-- Available data follows --
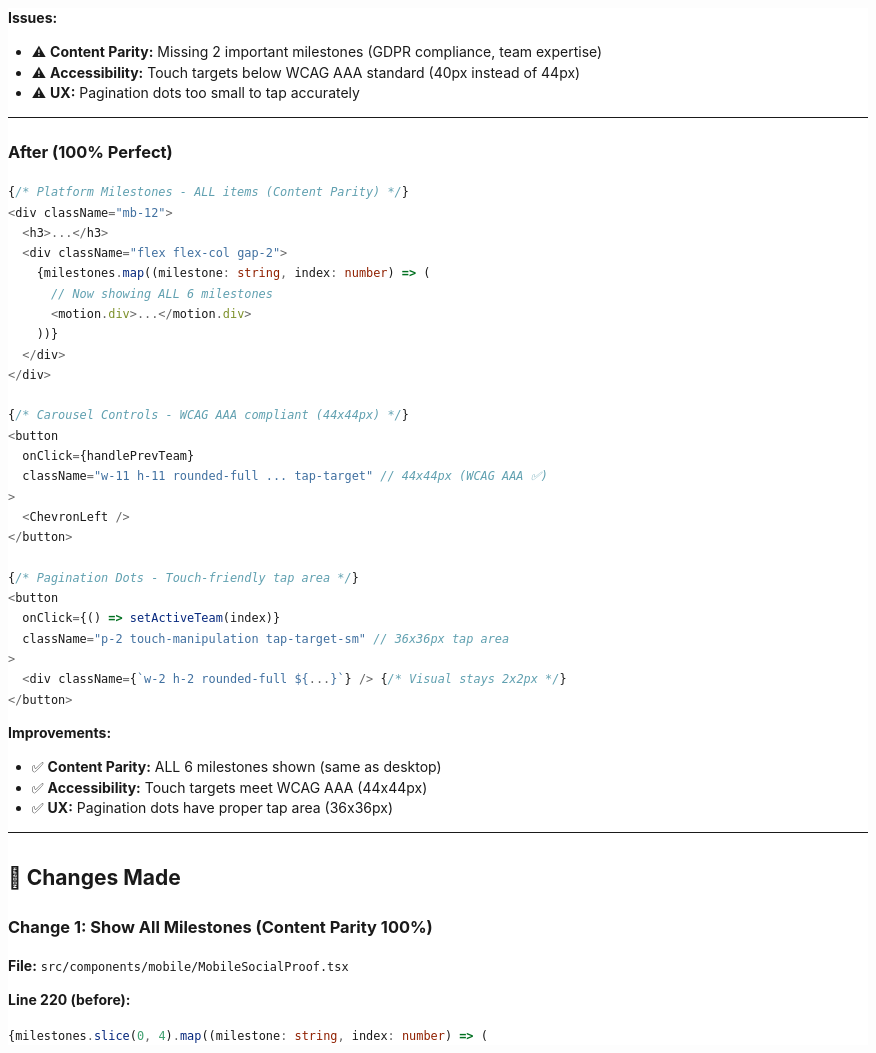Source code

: **Issues:**
- ⚠️ **Content Parity:** Missing 2 important milestones (GDPR compliance, team expertise)
- ⚠️ **Accessibility:** Touch targets below WCAG AAA standard (40px instead of 44px)
- ⚠️ **UX:** Pagination dots too small to tap accurately

---

### After (100% Perfect)

```typescript
{/* Platform Milestones - ALL items (Content Parity) */}
<div className="mb-12">
  <h3>...</h3>
  <div className="flex flex-col gap-2">
    {milestones.map((milestone: string, index: number) => (
      // Now showing ALL 6 milestones
      <motion.div>...</motion.div>
    ))}
  </div>
</div>

{/* Carousel Controls - WCAG AAA compliant (44x44px) */}
<button
  onClick={handlePrevTeam}
  className="w-11 h-11 rounded-full ... tap-target" // 44x44px (WCAG AAA ✅)
>
  <ChevronLeft />
</button>

{/* Pagination Dots - Touch-friendly tap area */}
<button
  onClick={() => setActiveTeam(index)}
  className="p-2 touch-manipulation tap-target-sm" // 36x36px tap area
>
  <div className={`w-2 h-2 rounded-full ${...}`} /> {/* Visual stays 2x2px */}
</button>
```

**Improvements:**
- ✅ **Content Parity:** ALL 6 milestones shown (same as desktop)
- ✅ **Accessibility:** Touch targets meet WCAG AAA (44x44px)
- ✅ **UX:** Pagination dots have proper tap area (36x36px)

---

## 🔧 Changes Made

### Change 1: Show All Milestones (Content Parity 100%)

**File:** `src/components/mobile/MobileSocialProof.tsx`

**Line 220 (before):**
```typescript
{milestones.slice(0, 4).map((milestone: string, index: number) => (
```
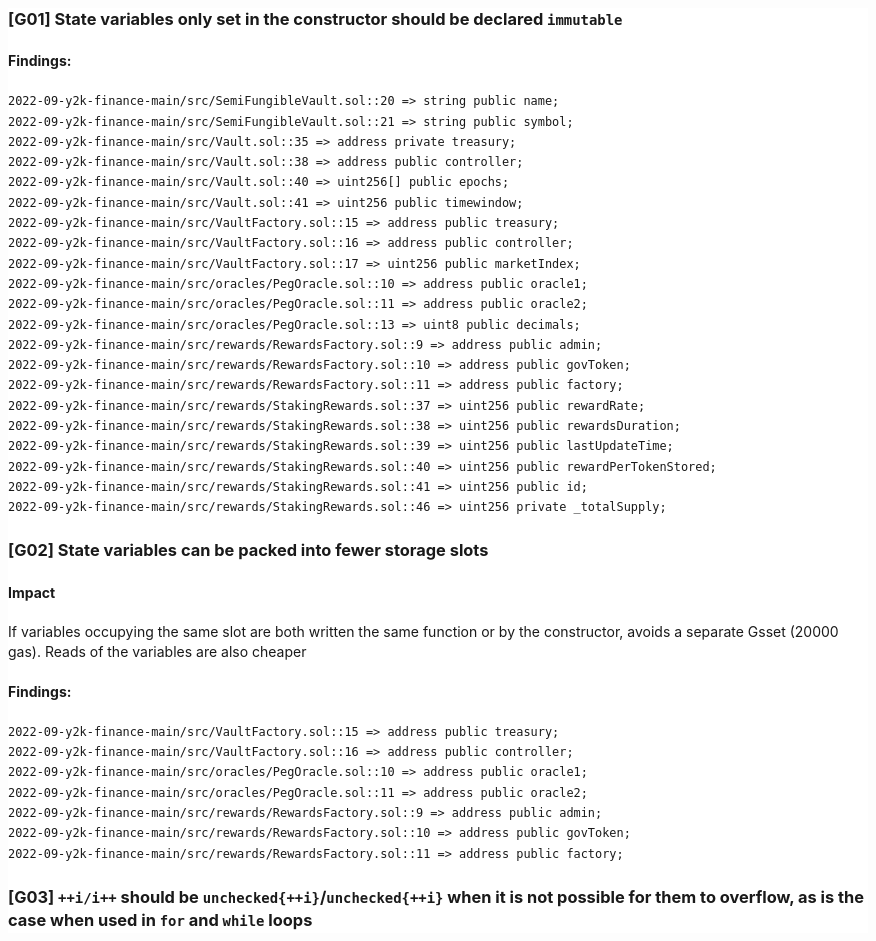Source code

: 

### [G01] State variables only set in the constructor should be declared `immutable`


#### Findings:
```
2022-09-y2k-finance-main/src/SemiFungibleVault.sol::20 => string public name;
2022-09-y2k-finance-main/src/SemiFungibleVault.sol::21 => string public symbol;
2022-09-y2k-finance-main/src/Vault.sol::35 => address private treasury;
2022-09-y2k-finance-main/src/Vault.sol::38 => address public controller;
2022-09-y2k-finance-main/src/Vault.sol::40 => uint256[] public epochs;
2022-09-y2k-finance-main/src/Vault.sol::41 => uint256 public timewindow;
2022-09-y2k-finance-main/src/VaultFactory.sol::15 => address public treasury;
2022-09-y2k-finance-main/src/VaultFactory.sol::16 => address public controller;
2022-09-y2k-finance-main/src/VaultFactory.sol::17 => uint256 public marketIndex;
2022-09-y2k-finance-main/src/oracles/PegOracle.sol::10 => address public oracle1;
2022-09-y2k-finance-main/src/oracles/PegOracle.sol::11 => address public oracle2;
2022-09-y2k-finance-main/src/oracles/PegOracle.sol::13 => uint8 public decimals;
2022-09-y2k-finance-main/src/rewards/RewardsFactory.sol::9 => address public admin;
2022-09-y2k-finance-main/src/rewards/RewardsFactory.sol::10 => address public govToken;
2022-09-y2k-finance-main/src/rewards/RewardsFactory.sol::11 => address public factory;
2022-09-y2k-finance-main/src/rewards/StakingRewards.sol::37 => uint256 public rewardRate;
2022-09-y2k-finance-main/src/rewards/StakingRewards.sol::38 => uint256 public rewardsDuration;
2022-09-y2k-finance-main/src/rewards/StakingRewards.sol::39 => uint256 public lastUpdateTime;
2022-09-y2k-finance-main/src/rewards/StakingRewards.sol::40 => uint256 public rewardPerTokenStored;
2022-09-y2k-finance-main/src/rewards/StakingRewards.sol::41 => uint256 public id;
2022-09-y2k-finance-main/src/rewards/StakingRewards.sol::46 => uint256 private _totalSupply;
```



### [G02] State variables can be packed into fewer storage slots

#### Impact
If variables occupying the same slot are both written the same 
function or by the constructor, avoids a separate Gsset (20000 gas). 
Reads of the variables are also cheaper

#### Findings:
```
2022-09-y2k-finance-main/src/VaultFactory.sol::15 => address public treasury;
2022-09-y2k-finance-main/src/VaultFactory.sol::16 => address public controller;
2022-09-y2k-finance-main/src/oracles/PegOracle.sol::10 => address public oracle1;
2022-09-y2k-finance-main/src/oracles/PegOracle.sol::11 => address public oracle2;
2022-09-y2k-finance-main/src/rewards/RewardsFactory.sol::9 => address public admin;
2022-09-y2k-finance-main/src/rewards/RewardsFactory.sol::10 => address public govToken;
2022-09-y2k-finance-main/src/rewards/RewardsFactory.sol::11 => address public factory;
```



### [G03] `++i/i++` should be `unchecked{++i}`/`unchecked{++i}` when it is not possible for them to overflow, as is the case when used in `for` and `while` loops
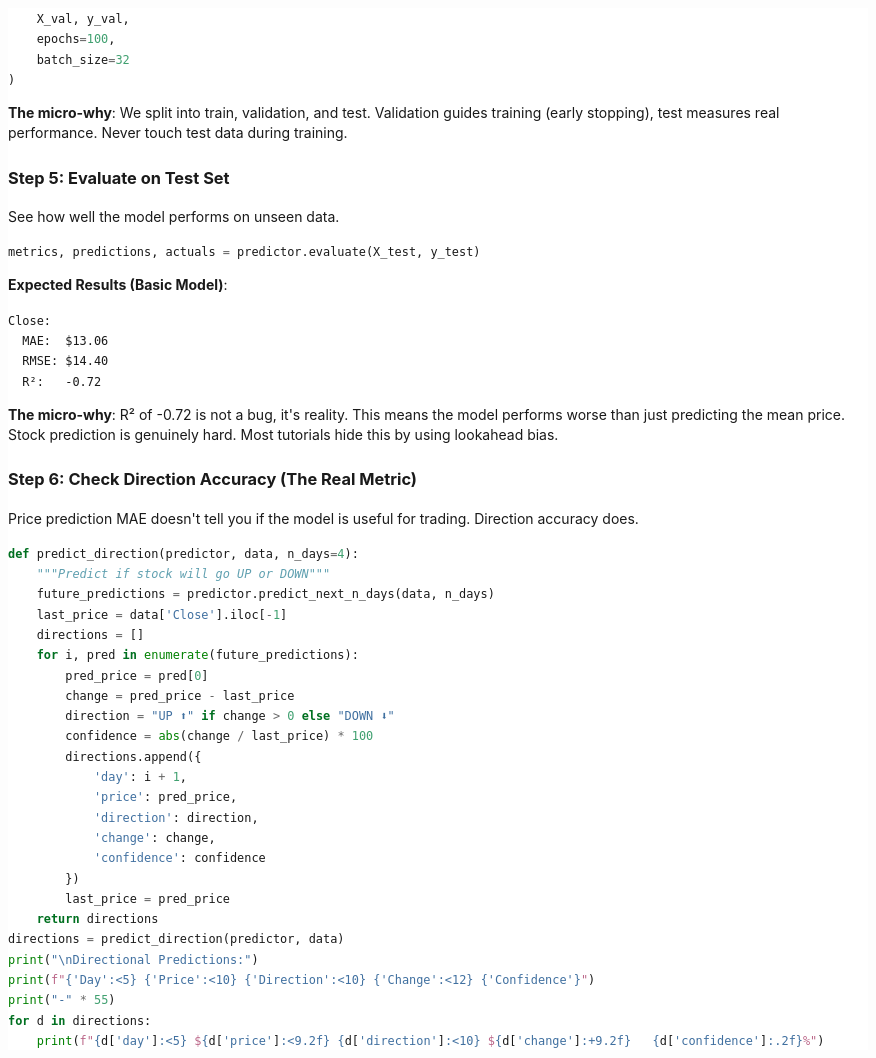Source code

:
 ```python
    X_val, y_val,
    epochs=100,
    batch_size=32
)
```

**The micro-why**: We split into train, validation, and test. Validation guides training (early stopping), test measures real performance. Never touch test data during training.

### Step 5: Evaluate on Test Set

See how well the model performs on unseen data.

```python
metrics, predictions, actuals = predictor.evaluate(X_test, y_test)
```

**Expected Results (Basic Model)**:
```
Close:
  MAE:  $13.06
  RMSE: $14.40
  R²:   -0.72
```

**The micro-why**: R² of -0.72 is not a bug, it's reality. This means the model performs worse than just predicting the mean price. Stock prediction is genuinely hard. Most tutorials hide this by using lookahead bias.

### Step 6: Check Direction Accuracy (The Real Metric)

Price prediction MAE doesn't tell you if the model is useful for trading. Direction accuracy does.

```python
def predict_direction(predictor, data, n_days=4):
    """Predict if stock will go UP or DOWN"""
    future_predictions = predictor.predict_next_n_days(data, n_days)
    last_price = data['Close'].iloc[-1]
    directions = []
    for i, pred in enumerate(future_predictions):
        pred_price = pred[0]
        change = pred_price - last_price
        direction = "UP ⬆️" if change > 0 else "DOWN ⬇️"
        confidence = abs(change / last_price) * 100
        directions.append({
            'day': i + 1,
            'price': pred_price,
            'direction': direction,
            'change': change,
            'confidence': confidence
        })
        last_price = pred_price
    return directions
directions = predict_direction(predictor, data)
print("\nDirectional Predictions:")
print(f"{'Day':<5} {'Price':<10} {'Direction':<10} {'Change':<12} {'Confidence'}")
print("-" * 55)
for d in directions:
    print(f"{d['day']:<5} ${d['price']:<9.2f} {d['direction']:<10} ${d['change']:+9.2f}   {d['confidence']:.2f}%")
```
-- Available data concluded --
*Work request*: If a line of the records above holds the word "should", show it.

*Task output*:
### [G01] State variables only set in the constructor should be declared `immutable`
### [G03] `++i/i++` should be `unchecked{++i}`/`unchecked{++i}` when it is not possible for them to overflow, as is the case when used in `for` and `while` loops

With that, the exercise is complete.